StarChaser, Oct 30 2001
  

       ooooooh, sheep noises... where?
daruma, Oct 30 2001
  

       I'd like this, but it needs to be tied into the virtual memory system. Specifically, I want to be able to 'hibernate' tasks so that they're easy to refer back to in the future. (beyond a certain time, the task might merely be stored as instructions, to conserve space)   

       Thus a Photoshop file might open up in conjunction with a specific email or two describing what it was I was trying to do.   

       But a quick switch over, and that goes away again, and is replaced by a web browser and my personal mail.   

       Switch again, and I might get the folder containing the relevant files, a browser window, and a text editor with the html I was writing, so that I can preview it all.   

       Although I'm often re-using the same programs, or even the same documents, the overall task to which I put them is different in each case; that's the concept here.

### Instructions:
a - Translate this sentence from the discussion about task switching into Spanish: "Thus a Photoshop file might open up in conjunction with a specific email or two describing what it was I was trying to do."
b - Return the part of the discussion about task switching starting with "ooooooh, sheep noises..." and going on through "to conserve space)", copied word for word.
c - Sum up the discussion about task switching in two sentences.
You can ignore the lines that come after.

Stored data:
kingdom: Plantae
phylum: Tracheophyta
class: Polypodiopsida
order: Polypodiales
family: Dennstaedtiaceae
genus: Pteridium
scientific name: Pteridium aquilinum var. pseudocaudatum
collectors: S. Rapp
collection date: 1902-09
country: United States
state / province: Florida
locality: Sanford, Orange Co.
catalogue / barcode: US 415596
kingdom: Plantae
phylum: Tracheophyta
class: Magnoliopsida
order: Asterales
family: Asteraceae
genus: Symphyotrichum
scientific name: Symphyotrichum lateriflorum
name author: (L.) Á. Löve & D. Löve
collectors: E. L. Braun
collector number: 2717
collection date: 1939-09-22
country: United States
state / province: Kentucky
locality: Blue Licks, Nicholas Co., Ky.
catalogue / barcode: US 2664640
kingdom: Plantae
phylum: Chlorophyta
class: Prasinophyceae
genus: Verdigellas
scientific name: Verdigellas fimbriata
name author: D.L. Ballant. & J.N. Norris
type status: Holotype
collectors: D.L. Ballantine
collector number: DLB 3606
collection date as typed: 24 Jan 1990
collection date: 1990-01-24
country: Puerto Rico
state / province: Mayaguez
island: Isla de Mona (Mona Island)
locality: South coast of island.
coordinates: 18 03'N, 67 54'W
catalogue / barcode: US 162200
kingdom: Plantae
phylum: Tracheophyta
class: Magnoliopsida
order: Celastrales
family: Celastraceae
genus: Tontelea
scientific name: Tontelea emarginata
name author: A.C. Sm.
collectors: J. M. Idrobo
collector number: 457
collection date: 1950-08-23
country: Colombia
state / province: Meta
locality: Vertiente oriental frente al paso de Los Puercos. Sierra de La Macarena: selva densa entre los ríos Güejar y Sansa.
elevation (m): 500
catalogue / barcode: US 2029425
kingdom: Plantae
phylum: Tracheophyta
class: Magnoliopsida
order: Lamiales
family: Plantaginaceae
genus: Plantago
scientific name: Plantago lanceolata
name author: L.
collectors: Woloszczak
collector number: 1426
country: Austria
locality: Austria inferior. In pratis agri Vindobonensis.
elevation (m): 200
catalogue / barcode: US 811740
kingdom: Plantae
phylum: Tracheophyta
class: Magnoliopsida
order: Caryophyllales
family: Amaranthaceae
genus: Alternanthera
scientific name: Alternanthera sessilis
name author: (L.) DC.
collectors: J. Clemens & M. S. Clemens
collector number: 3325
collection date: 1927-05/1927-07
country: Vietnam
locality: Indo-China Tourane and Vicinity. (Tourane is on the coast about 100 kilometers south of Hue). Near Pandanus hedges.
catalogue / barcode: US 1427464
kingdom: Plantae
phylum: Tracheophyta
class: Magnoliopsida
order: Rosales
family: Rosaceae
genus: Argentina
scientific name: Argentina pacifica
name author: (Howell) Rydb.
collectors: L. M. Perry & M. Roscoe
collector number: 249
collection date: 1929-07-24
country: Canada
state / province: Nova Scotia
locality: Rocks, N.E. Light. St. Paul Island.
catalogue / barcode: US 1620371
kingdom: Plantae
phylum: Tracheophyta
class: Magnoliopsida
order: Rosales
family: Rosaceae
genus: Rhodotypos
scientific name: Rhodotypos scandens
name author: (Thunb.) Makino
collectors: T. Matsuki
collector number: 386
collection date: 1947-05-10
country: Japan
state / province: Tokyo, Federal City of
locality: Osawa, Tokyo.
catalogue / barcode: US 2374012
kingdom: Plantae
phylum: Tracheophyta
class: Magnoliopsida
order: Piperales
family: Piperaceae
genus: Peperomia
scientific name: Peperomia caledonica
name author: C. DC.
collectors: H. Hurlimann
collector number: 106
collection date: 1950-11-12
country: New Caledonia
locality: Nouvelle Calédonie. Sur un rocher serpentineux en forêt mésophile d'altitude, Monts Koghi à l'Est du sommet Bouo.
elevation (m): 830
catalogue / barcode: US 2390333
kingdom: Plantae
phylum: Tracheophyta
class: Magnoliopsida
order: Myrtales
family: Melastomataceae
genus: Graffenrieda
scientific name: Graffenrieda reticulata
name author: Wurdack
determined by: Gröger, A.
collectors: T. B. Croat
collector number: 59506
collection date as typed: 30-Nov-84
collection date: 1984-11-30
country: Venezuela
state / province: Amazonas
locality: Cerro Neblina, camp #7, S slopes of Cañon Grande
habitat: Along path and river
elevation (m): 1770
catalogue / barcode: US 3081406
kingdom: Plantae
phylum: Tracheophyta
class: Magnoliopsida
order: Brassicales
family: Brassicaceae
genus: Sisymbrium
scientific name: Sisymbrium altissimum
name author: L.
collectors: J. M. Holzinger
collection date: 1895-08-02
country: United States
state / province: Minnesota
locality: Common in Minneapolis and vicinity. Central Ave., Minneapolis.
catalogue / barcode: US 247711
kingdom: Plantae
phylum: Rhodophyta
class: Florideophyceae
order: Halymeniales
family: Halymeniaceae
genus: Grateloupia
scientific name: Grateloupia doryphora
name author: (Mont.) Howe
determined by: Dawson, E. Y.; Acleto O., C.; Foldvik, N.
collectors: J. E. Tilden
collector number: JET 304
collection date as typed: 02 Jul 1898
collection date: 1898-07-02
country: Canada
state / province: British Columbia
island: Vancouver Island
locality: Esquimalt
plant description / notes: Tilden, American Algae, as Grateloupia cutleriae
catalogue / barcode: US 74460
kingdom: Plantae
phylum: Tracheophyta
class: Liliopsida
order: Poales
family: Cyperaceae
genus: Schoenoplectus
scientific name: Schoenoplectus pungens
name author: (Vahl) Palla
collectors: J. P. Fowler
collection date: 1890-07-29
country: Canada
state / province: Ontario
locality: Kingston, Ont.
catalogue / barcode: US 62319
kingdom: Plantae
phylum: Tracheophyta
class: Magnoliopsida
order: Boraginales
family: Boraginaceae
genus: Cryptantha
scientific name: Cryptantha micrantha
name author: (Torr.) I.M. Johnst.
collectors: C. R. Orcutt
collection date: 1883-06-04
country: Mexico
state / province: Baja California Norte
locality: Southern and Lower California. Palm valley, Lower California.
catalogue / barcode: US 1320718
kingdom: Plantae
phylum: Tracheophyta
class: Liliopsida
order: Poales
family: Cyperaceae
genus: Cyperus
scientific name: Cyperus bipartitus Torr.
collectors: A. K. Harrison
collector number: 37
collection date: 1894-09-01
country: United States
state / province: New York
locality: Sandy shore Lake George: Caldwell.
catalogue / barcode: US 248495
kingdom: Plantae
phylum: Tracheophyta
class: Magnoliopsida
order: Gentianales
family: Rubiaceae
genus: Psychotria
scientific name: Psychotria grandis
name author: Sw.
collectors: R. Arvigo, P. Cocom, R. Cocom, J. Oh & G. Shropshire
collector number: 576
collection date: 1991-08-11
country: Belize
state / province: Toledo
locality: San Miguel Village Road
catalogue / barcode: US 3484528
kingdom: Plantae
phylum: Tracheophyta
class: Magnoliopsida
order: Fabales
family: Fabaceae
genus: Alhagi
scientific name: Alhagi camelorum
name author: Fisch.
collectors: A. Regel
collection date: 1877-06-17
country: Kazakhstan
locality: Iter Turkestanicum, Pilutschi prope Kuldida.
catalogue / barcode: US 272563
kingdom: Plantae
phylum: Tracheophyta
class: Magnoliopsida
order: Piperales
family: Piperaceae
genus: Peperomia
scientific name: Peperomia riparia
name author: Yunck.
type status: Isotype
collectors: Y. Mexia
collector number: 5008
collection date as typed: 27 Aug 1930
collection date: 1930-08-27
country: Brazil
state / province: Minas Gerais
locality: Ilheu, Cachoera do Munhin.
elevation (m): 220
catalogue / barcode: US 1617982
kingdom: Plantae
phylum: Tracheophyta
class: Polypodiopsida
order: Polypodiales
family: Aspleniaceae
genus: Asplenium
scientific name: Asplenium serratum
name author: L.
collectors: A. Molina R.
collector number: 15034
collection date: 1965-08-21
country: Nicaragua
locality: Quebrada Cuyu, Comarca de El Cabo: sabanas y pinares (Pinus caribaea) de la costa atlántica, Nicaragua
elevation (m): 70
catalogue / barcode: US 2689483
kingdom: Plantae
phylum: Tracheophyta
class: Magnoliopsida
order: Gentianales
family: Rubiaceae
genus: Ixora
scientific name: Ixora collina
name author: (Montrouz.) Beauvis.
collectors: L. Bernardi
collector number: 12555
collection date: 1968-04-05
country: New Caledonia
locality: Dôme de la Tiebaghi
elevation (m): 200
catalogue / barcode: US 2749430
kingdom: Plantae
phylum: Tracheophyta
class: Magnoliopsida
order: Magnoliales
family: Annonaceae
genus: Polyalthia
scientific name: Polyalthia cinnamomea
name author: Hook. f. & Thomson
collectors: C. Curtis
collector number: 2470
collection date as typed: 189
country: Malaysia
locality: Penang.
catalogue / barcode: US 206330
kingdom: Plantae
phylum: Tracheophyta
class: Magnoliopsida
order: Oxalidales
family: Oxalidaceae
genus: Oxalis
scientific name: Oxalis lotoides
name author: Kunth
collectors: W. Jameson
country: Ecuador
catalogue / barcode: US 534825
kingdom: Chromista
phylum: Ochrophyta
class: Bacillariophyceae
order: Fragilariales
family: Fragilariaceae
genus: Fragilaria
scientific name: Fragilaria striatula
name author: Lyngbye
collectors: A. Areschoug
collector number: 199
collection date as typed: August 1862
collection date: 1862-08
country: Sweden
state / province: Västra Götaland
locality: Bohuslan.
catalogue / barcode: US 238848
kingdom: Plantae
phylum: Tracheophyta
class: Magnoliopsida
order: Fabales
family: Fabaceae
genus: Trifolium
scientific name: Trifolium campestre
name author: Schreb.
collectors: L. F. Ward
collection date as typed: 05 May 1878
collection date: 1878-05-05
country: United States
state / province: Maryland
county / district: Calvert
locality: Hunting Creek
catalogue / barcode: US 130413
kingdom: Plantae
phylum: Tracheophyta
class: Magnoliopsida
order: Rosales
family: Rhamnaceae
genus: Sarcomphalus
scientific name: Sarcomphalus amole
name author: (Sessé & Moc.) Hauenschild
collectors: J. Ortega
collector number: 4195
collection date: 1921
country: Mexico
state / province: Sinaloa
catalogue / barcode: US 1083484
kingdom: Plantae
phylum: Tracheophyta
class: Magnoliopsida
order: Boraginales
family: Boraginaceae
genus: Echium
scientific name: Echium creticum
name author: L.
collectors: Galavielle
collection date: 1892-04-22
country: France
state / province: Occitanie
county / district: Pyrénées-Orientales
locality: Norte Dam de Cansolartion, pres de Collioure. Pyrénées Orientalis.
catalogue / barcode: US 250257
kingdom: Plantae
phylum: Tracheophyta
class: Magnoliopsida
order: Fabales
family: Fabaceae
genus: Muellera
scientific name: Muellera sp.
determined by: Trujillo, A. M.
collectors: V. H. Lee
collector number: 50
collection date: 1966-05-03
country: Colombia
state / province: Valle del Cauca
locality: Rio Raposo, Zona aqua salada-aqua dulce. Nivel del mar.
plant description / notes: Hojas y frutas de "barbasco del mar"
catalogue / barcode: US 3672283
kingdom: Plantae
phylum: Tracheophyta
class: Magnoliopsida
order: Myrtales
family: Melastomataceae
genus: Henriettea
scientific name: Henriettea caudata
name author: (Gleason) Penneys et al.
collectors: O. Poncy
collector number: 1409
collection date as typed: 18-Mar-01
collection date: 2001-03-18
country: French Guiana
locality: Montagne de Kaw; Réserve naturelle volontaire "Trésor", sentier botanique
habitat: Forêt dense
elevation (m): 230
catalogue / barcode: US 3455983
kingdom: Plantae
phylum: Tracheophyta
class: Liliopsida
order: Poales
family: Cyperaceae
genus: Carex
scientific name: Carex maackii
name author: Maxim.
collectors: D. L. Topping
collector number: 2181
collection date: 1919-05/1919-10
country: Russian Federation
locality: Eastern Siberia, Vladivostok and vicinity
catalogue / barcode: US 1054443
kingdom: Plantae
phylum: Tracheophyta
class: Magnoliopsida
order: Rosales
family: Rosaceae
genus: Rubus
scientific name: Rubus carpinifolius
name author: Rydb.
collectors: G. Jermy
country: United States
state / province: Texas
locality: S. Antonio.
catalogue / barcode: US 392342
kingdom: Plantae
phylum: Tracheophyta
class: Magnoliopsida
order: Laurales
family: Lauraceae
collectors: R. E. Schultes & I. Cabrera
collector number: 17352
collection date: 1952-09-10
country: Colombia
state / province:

### Task-by-task outputs:
a - Así, un archivo de Photoshop podría abrirse junto con uno o dos correos electrónicos concretos que describieran lo que yo intentaba hacer.

b -
ooooooh, sheep noises... where?
daruma, Oct 30 2001
  

       I'd like this, but it needs to be tied into the virtual memory system. Specifically, I want to be able to 'hibernate' tasks so that they're easy to refer back to in the future. (beyond a certain time, the task might merely be stored as instructions, to conserve space)

c - daruma wants the idea tied into the virtual memory system so that tasks can be hibernated and easily referred back to later, with older tasks possibly stored only as instructions to save space. Switching between tasks would bring up a different set of files, emails, browser windows, or editors each time, because the same programs and documents are put to a different overall task in each case.